Dataset records:

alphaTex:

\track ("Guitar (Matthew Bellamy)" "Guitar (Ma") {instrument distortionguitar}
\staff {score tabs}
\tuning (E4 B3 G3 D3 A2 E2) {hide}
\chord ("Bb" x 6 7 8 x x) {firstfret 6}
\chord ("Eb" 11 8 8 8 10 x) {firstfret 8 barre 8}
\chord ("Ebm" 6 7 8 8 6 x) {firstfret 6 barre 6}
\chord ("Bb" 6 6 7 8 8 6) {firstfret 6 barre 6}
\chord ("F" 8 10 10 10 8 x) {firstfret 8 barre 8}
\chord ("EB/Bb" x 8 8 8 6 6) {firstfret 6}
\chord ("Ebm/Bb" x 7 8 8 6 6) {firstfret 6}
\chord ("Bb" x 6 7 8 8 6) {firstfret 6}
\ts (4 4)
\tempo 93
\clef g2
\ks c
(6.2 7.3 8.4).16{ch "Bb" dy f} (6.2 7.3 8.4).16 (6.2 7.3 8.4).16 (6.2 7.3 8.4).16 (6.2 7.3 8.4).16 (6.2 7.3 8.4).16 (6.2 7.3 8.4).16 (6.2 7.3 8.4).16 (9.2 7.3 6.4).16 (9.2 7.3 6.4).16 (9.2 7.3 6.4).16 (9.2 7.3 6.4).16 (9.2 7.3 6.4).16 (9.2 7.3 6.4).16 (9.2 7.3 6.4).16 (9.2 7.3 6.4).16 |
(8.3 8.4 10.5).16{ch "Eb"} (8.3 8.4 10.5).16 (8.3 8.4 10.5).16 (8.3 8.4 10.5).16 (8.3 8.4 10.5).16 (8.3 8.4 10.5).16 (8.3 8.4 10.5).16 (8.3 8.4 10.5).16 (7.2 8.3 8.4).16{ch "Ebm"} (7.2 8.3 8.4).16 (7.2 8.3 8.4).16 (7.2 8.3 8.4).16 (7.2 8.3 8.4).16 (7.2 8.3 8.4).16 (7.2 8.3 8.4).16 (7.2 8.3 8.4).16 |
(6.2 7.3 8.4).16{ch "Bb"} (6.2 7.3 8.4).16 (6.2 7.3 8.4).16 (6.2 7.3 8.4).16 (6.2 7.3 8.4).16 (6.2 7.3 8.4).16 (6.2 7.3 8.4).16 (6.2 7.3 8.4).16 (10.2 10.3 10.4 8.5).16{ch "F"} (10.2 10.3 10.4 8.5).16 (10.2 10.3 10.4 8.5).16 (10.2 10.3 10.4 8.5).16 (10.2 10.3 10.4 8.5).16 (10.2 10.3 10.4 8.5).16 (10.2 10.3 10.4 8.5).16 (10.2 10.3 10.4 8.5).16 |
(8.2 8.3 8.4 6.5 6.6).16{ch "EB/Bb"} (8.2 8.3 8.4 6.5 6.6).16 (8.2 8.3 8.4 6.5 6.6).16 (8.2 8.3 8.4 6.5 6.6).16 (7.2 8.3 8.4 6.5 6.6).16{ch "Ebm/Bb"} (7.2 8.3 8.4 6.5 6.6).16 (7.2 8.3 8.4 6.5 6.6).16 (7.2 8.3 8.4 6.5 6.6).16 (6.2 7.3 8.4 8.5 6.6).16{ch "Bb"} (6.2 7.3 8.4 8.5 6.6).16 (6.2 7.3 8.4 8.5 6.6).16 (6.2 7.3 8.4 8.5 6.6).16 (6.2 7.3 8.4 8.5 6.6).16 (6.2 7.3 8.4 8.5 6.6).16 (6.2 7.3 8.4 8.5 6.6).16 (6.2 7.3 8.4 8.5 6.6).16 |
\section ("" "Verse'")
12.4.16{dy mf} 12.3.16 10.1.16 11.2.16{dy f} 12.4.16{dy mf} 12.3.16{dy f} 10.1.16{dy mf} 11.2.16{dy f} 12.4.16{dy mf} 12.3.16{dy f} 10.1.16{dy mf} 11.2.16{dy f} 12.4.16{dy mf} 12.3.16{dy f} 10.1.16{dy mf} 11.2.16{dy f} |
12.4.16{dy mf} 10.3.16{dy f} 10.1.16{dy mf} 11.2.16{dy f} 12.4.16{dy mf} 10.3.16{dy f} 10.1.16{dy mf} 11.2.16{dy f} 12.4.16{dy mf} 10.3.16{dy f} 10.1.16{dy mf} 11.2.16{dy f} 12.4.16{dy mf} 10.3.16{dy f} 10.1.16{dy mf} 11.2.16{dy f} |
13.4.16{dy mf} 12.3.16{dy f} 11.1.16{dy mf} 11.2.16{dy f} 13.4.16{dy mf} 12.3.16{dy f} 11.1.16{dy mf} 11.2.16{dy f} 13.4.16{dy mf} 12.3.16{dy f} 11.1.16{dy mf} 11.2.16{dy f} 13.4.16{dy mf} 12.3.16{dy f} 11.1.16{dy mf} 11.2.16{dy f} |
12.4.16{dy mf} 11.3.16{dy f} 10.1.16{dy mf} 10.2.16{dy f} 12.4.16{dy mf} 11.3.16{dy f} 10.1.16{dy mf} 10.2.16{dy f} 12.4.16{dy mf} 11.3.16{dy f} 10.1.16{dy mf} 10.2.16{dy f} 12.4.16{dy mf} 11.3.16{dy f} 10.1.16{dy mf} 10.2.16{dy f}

WHAT YOU HAVE TO DO: Which lines in the records contain the word "barre"? Copy each of them.

RESPONSE:
\chord ("Eb" 11 8 8 8 10 x) {firstfret 8 barre 8}
\chord ("Ebm" 6 7 8 8 6 x) {firstfret 6 barre 6}
\chord ("Bb" 6 6 7 8 8 6) {firstfret 6 barre 6}
\chord ("F" 8 10 10 10 8 x) {firstfret 8 barre 8}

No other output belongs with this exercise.